Casino Owner Phil Ruffin was ‘Kansas Businessman’ in Michael Cohen Hearing

Treasure Island-owner Phil Ruffin has revealed he was the mystery “Kansas businessman” referred to during Wednesday’s questioning of former Donald Trump attorney Michael Cohen by the House Oversight Committee. The reference was made in relation to a $25 million payment to settle fraud claims against Trump University.

Phil Ruffin

Phil Ruffin said Wednesday that he paid Donald Trump $28 million, which was money owed to him from the Trump International Hotel in Las Vegas. He did not know whether the president used it to settle fraud claims against Trump University. (Image: YouTube)

The Wichita-born billionaire co-owns the Trump International Hotel in Las Vegas with Trump and is a longtime friend of the president, who was best man at his wedding.

But Ruffin told the Kansas City Star there was nothing untoward about the payment, and he did not personally pay the plaintiffs directly.

Trump University Legal Payoff

Among the more explosive claims by Trump’s former “fixer,” Cohen, was that the president had instructed him to lie about the payment of hush money to women with whom he had conducted affairs, and that negotiations over a Moscow property deal continued after the launch of Trump’s 2016 presidential election campaign.

Cohen also claimed, among other things, that Trump knew about the Hillary Clinton-Wikileaks email dump before it happened. He described his former boss as “a racist,” “a cheat” and a “conman,” but he also said he had no evidence that Trump had ever colluded with Russia.

But Representative Jackie Speier (D-California) wanted to know what Cohen knew about Trump University — the Trump Organization’s real-estate training program that ran from 2005 to 2010, before closing amid lawsuits alleging it had defrauded its students by using misleading marketing practices and aggressive sales tactics.

Not much, apparently. When asked whether Trump had personally paid the lawsuit settlements, Cohen replied that he did not know, and nor did he know anything about, in Speier’s words, “some reference to a businessman in Kansas being involved in that.”

Ruffin Never Met Cohen

The businessman in question told the Kansas City Star over the phone Wednesday that he believed Speier was referring to a $28 million payment he made to Trump in 2018, which was money due to him from the Trump International Hotel.

“He had $28 million in back fees that he never collected,” said Ruffin. “The hotel paid him [what] was owed to him. I don’t know what he did… It was his money.”

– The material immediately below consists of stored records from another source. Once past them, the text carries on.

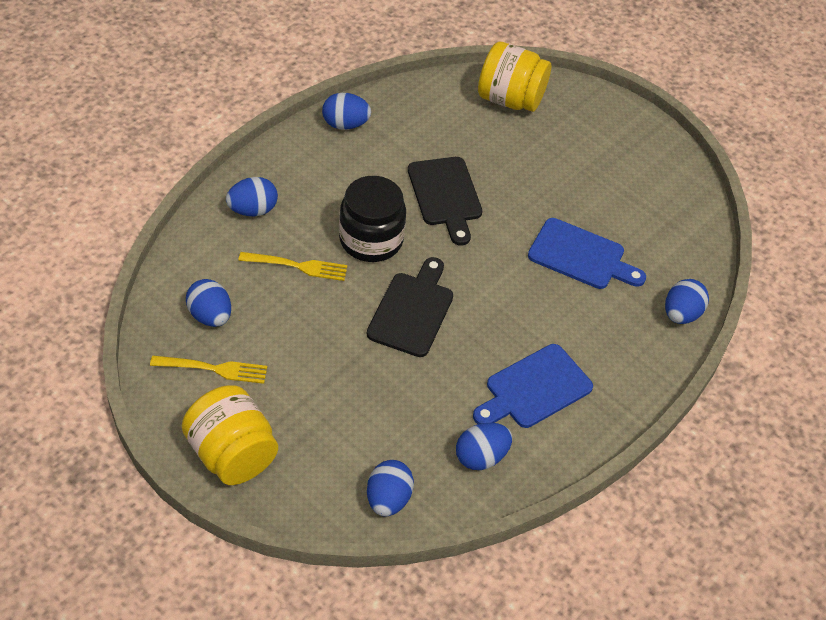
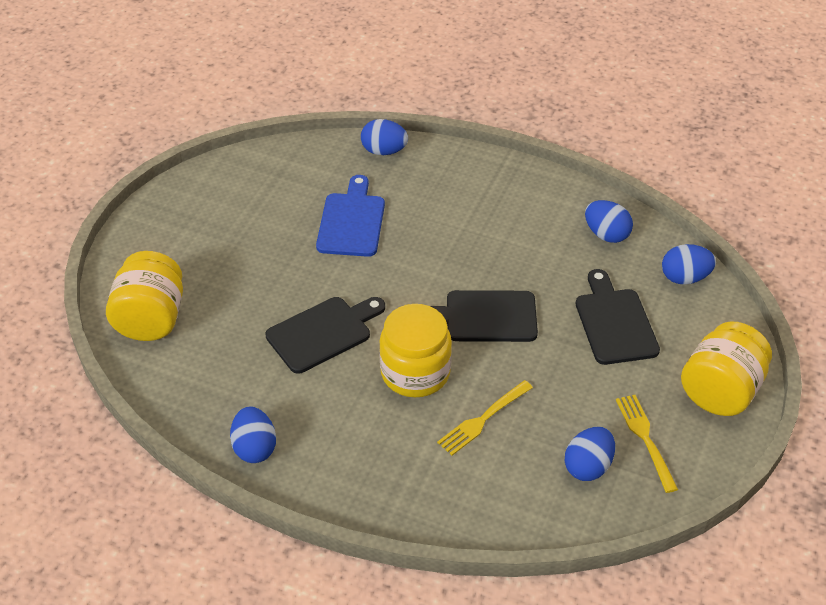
camera: 105 degrees left, 5 degrees down
(252, 210) = (429, 485): blue egg -> none
(297, 266) = (483, 419): yellow fork -> yellow fork turned 120 degrees counterclockwise
(357, 408) = (614, 322): none -> black cutting board
(371, 240) = (415, 372): black jar -> yellow jar
(534, 389) = (518, 219): blue cutting board -> none

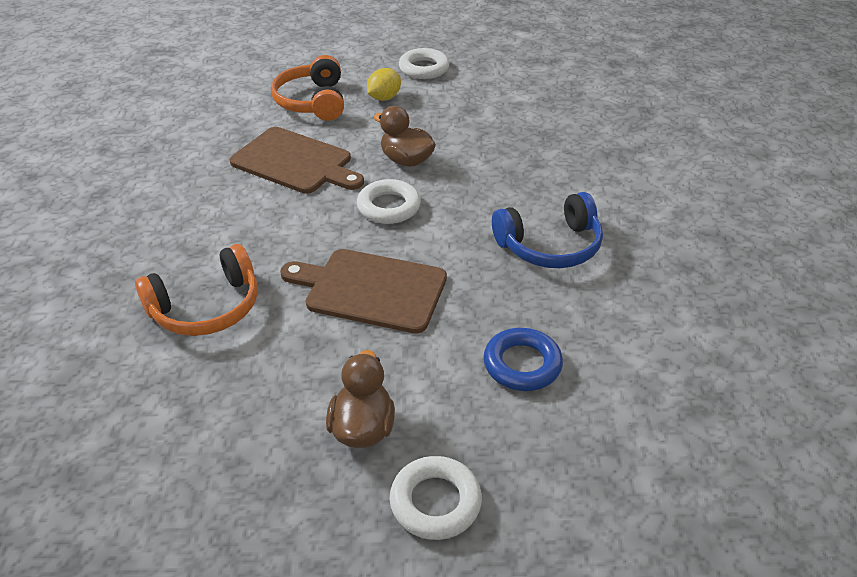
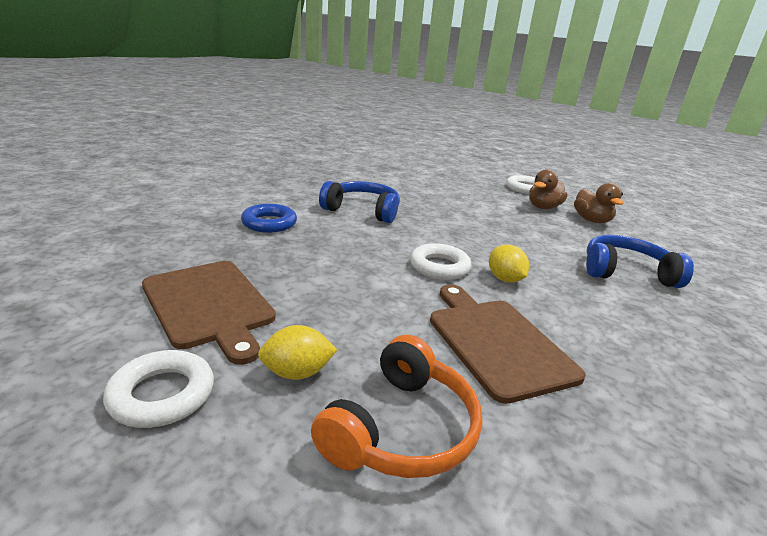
camera: 145 degrees left, 15 degrees down
(206, 307) = (626, 272): orange headphones -> blue headphones
(324, 224) = (504, 279): none -> yellow lemon
(371, 289) = (499, 238): brown cutting board -> brown cutting board (209, 305)
(406, 160) = (379, 289): brown duck -> brown duck (591, 220)
(522, 364) = (447, 194): blue ring -> blue ring (269, 223)

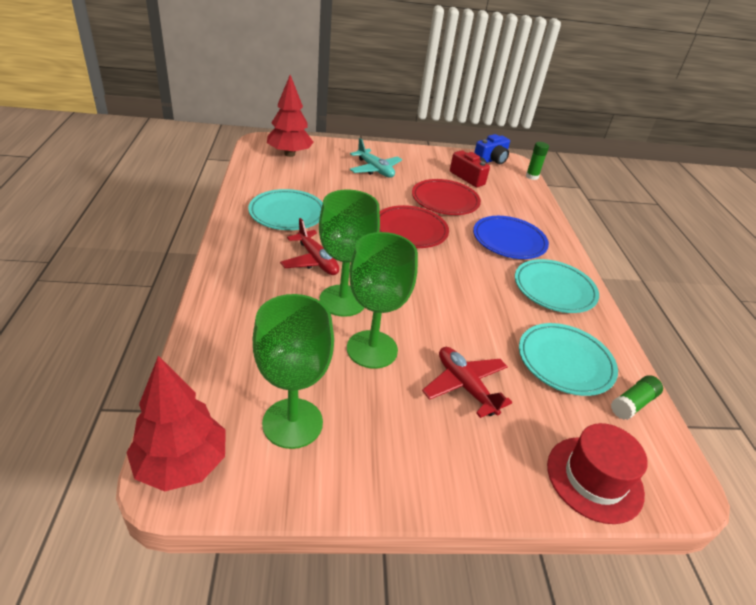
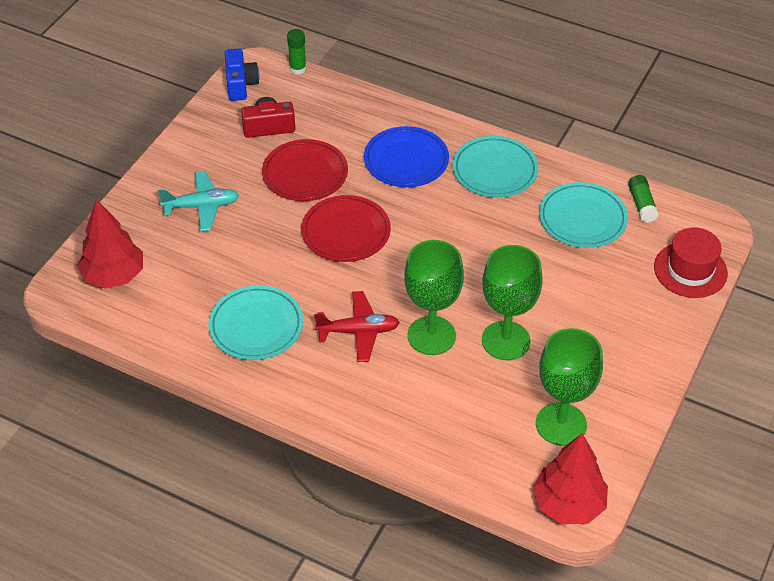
camera: 55 degrees left, 10 degrees up
(465, 386) = (576, 298): red plane -> none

Ruffin added that as co-owner of the business, half of the money was coming out of Trump’s own pocket. He also said he had never met Michael Cohen.

Trump, who was in Vietnam for his summit with North Korean leader Kim Jong-un, claimed at a press conference that “almost 95 percent” of what Cohen said at the hearing was lies.

Why Doesn’t Attorney-Client Privilege Apply to Cohen and Trump?

Attorney-client privilege is a longstanding tenet of US law that protects from disclosure communications between the subject of a civil or criminal case and their legal counsel.

But according to former federal prosecutor and Duke University School of Law professor Lisa Kern Griffin, the privilege only covers communications relating to legal advice.

“It does not protect a person’s discussion of business, personal, or financial matters with a lawyer if they are unrelated to a legal representation,” she told Reuters last year, in relation to the Cohen case.

“Crucially, attorney-client privilege also does not apply to communications by a lawyer in furtherance of a crime or fraud,” she added.